**** The data

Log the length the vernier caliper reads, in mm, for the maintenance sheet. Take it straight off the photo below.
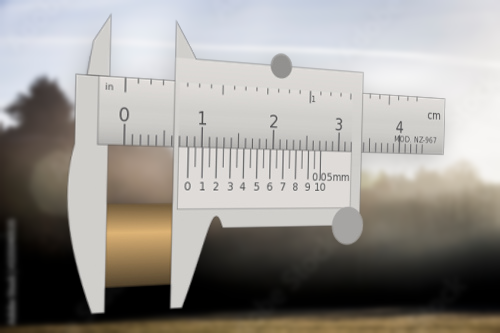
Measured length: 8.2 mm
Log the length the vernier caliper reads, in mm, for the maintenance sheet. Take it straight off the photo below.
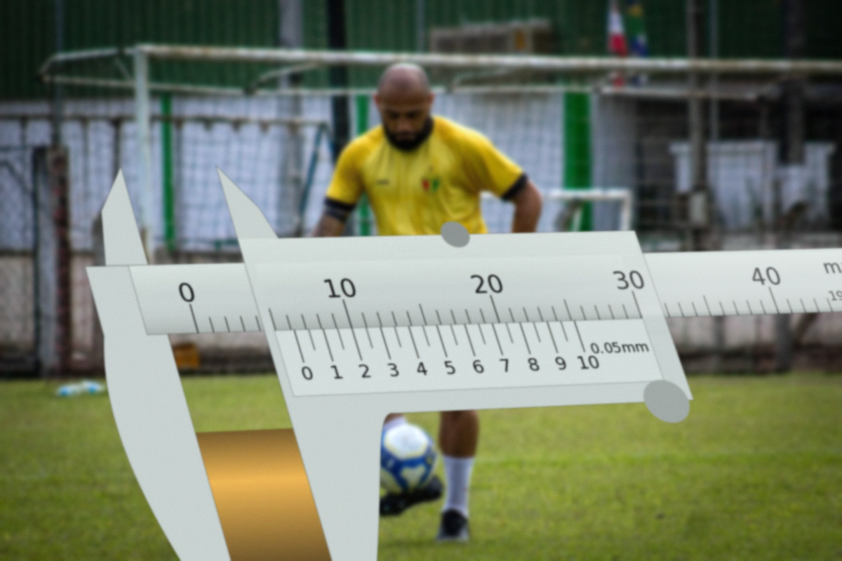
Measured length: 6.2 mm
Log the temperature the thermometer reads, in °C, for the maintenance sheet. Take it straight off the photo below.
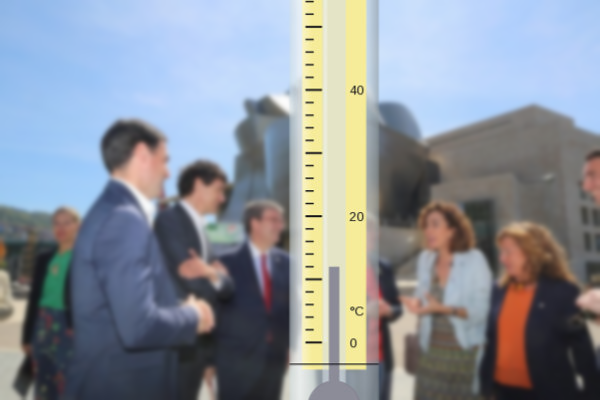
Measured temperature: 12 °C
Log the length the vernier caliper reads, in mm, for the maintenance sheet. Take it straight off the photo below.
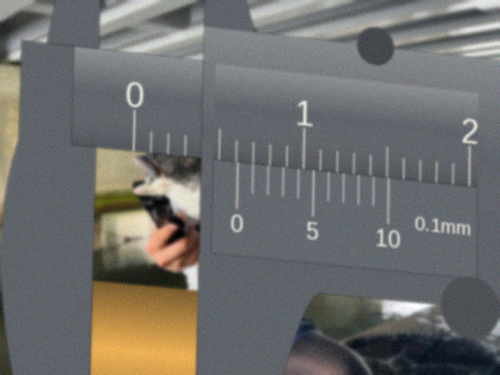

********

- [Instruction] Swap "maintenance sheet" for "calibration log" in the rows above, starting at the line containing "Log the temperature" and ending at the end of the rows, and give back only those lines with nothing else changed. Leave the pictures out.

- [Written response]
Log the temperature the thermometer reads, in °C, for the calibration log. Take it straight off the photo below.
Measured temperature: 12 °C
Log the length the vernier caliper reads, in mm, for the calibration log. Take it straight off the photo below.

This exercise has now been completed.